2011. Rebelión de los tuareg en Malí con armas de Libia.

2012. Un golpe de Estado seguido de la toma del norte por los tuaregs y milicianos vinculados a Al Qaeda.

2013. Malí pide ayuda a Francia. La misión de la ONU se despliega en el norte.

2014. Francia inicia su misión antiterrorista en la zona.

Pero ni MINUSMA ni Barkhane han logrado contener la expansión de la actividad terrorista hacia el sur del país, como muestra el reciente ataque al hotel Radisson Blu de Bamako, el atentado de agosto en Mopti o las escaramuzas en puntos fronterizos de Burkina Faso y Costa de Marfil. Y ya no son sólo extranjeros venidos de Argelia o Mauritania los que las protagonizan. Cientos de malienses forman parte de grupos como Al Morabitún, Muyao, Ansar Dine, AQMI (Al Qaeda en el Magreb Islámico) o el Frente de Liberación de Macina, que operan en la sombra gracias a una compleja red de complicidades. La gran mayoría de los ciudadanos rechaza la violencia, pero la debilidad del Estado ha sido aprovechada por sectas y líderes religiosos que enarbolan la bandera de la autoridad moral frente a una Administración que se percibe como corrupta. Y algunos de estos grupos beben de las tendencias más radicales del islam.

“Los políticos sólo buscan llenar sus bolsillos, a ellos no les preocupa la gente”, asegura Ousmane Sidibé, taxista del barrio de Badalabougou en Bamako, “pero Dicko es un hombre de bien, un creyente de verdad”. Sidibé se refiere a Mahmoud Dicko, el máximo responsable del Alto Consejo Islámico de Malí, la más alta autoridad en cuestiones religiosas y quizás la persona con más poder en Malí, más incluso que el presidente del país. Educado en Arabia Saudí y firme defensor del salafismo, es capaz de movilizar a decenas de miles de personas con un chasquido de sus dedos.
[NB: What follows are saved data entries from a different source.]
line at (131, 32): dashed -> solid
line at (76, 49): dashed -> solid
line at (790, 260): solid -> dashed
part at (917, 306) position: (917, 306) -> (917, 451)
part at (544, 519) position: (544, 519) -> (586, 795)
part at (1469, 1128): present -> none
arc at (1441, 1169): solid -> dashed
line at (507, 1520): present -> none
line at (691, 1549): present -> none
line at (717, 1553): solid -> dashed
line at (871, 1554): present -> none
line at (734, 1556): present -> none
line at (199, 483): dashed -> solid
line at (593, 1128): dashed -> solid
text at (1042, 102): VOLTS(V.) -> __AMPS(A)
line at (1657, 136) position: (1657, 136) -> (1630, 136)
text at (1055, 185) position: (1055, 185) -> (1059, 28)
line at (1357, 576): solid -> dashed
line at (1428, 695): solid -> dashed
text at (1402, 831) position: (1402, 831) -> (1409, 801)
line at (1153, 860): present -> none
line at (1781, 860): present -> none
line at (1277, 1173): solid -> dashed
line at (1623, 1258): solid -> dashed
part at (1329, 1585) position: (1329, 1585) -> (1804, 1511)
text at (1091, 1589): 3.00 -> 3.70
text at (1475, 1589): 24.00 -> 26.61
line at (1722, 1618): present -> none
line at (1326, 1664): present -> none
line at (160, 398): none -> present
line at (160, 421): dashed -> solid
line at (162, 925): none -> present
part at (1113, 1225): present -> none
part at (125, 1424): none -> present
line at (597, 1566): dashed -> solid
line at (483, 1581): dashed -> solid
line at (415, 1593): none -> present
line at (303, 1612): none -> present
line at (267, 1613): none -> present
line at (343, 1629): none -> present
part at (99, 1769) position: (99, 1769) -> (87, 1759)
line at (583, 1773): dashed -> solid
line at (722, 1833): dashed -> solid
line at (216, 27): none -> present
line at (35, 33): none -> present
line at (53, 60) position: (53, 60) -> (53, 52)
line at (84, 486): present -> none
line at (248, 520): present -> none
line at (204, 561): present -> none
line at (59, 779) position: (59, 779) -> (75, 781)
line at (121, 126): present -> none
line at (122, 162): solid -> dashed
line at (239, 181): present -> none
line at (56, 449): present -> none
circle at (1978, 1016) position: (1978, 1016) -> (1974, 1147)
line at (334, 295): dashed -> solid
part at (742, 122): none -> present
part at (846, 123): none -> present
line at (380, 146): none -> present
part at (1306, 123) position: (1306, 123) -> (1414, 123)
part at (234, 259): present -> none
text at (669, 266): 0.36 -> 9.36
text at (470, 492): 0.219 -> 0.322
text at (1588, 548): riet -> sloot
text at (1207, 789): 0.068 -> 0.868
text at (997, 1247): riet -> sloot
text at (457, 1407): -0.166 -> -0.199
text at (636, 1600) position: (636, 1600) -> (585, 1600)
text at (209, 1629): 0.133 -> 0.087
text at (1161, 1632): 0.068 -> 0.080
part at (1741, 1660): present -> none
Su presencia al frente de Alto Consejo Islámico revela la coexistencia, a veces difícil, de las distintas interpretaciones del islam que existen en el país.

En barrios de Bamako y pueblos del interior florecen mezquitas y centros religiosos financiados con dinero procedente del Golfo Pérsico. Pero no es sólo Malí. En Mauritania las señales de radicalización en las aglomeraciones más populares son evidentes, en el norte de Burkina Faso y Costa de Marfil se escuchan cada vez más voces salafistas y el presidente de Senegal, Macky Sall, lleva años advirtiendo de la expansión de esta visión radical del islam tan alejada de las cofradías sufíes de África occidental. En los últimos 15 días, una treintena de predicadores han sido detenidos en este último país por apología del terrorismo. “Son como los hongos que florecen tras la lluvia”, asegura un experto militar maliense, “y es ahí donde hay que librar el verdadero combate”.